在徹底失去意識的前一刻,楚潯瞥了一眼隻有他自己能看見的係統麵板:
【當前黎雨微對你的好感度】:60%(積怨已深)
“這個好感度……混蛋女帝應該不會乘人之危了吧……”帶著這最後一個念頭,楚潯再也支撐不住,握住長槍的右手一鬆。
“哐當!”精鐵長槍掉落在地,發出清脆的聲響。
而他整個人,也如同被抽掉了所有骨頭一般,向前直挺挺地栽倒下去。
直到楚潯倒在地上,發出一聲悶響,黎雨微慌忙撲上前去為其檢查傷勢,這才真正注意到楚潯身上的傷勢有多嚴重。
他已經陷入了昏迷,右手的虎口已經完全崩裂,血肉模糊,深可見骨,那是力量過度爆發和承受反震留下的創傷。

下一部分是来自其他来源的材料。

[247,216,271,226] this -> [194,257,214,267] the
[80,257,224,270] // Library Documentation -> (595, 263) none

胸膛處的衣物被利爪撕裂,露出下麵三道深可見骨的爪痕,皮肉翻卷,鮮血依舊在不斷滲出,染紅了他身下的石板地麵。
臉色蒼白如紙,氣息微弱而紊亂,顯然已是強弩之末。
“楚潯!楚潯!”
黎雨微焦急地呼喚了兩聲,回應她的隻有楚潯微弱而紊亂的呼吸。
迅速俯身,指尖第一時間搭上楚潯的頸動脈,感知著他微弱但尚且存在的脈搏,又檢查了他胸前深可見骨的傷口和右手的慘狀。
“氣血虧空,內外皆傷……”黎雨微秀眉緊蹙,立刻從自己的信標手環中取出了最高品質的恢複藥劑。
她單手熟練地彈開瓶塞,另一隻手試圖扶起楚潯的上半身,讓他靠在自己臂彎裡。
回想起之前在秘境邊緣楚潯強行給她灌藥的一幕,此刻情形倒轉,黎雨微沒有猶豫,她捏住楚潯的兩頰,微微用力,迫使他的嘴唇分開一條縫隙,隨即毫不猶豫地將藥劑試管口抵了上去,小心翼翼地傾倒。
黎雨微以自身氣息為引,強行將藥液渡入他喉中,確保他能吞咽下去。
做完這一切,她直起身,仔細觀察著楚潯的反應。
藥效開始發揮作用,他胸前傷口的流血速度明顯減緩,翻卷的皮肉邊緣也開始有細微的蠕動,臉色似乎回了一絲微不可查的血色。
但,也僅此而已。
楚潯的氣息,仍在持續下滑。這傷勢太重,尋常的恢複藥劑隻能暫緩,不足以逆轉。
“混蛋……”她低聲咒罵,“上一世取我性命,這一世又屢次因我涉險……這筆糊塗賬還沒算清,你休想就這麼輕易交代!”
她目光銳利地掃過一旁那隻幽藍色的妖影獸屍體,意念一動,將其迅速收回信標手環。
隨即,她不再耽擱,動作麻利地將楚潯的手臂繞過自己肩頭,將比自己高大不少的楚潯穩穩地背了起來。
辨認了一下方向,黎雨微體內的氣血運灌注於雙腿,如同一道黑色的利箭,衝破老城區沉滯的黑暗,朝著記憶中距離最近的醫院疾馳而去。
夜色中,少女背負著血染的少年,融入了南城霓虹燈火之中。
……
醫院,病房。
消毒水的氣味彌漫在空氣中,單一的白色構成了這裡的主基調。
病房的門被輕輕推開,一位穿著潔白護士服的年輕護士走了出來,對著門外倚牆而立的少女溫和地說道:
“放心,病人已無大礙,傷口處理得很及時,內臟也沒有發現不可逆的損傷。主要是氣血虧空得厲害,身體啟動了自我保護機製,現在還處於昏迷狀態。好好修養一下,補充些營養,明天或許就能醒過來辦理出院了。”
聞言,一直緊繃著肩膀的黎雨微,幾不可察地鬆了口氣。
“好人不長命,禍害遺千年,這混蛋倒也是命硬。”
她心中下意識地啐了一句。
隻是,一絲驚疑隨之浮上心頭,楚潯受的傷有多重,她是親眼所見,那般傷勢,即便是一階六品、以體質見長的武者,恐怕也需要在床上躺個十天半月才能勉強下地。
可他居然明天就能出院?
“這混蛋……是偷偷修煉了什麼養生功之類的武技嗎?”黎雨微搖了搖頭,感覺楚潯身上籠罩的迷霧似乎又濃重了幾分,她發現自己越來越看不透這個曾經自以為熟悉的“男友”了。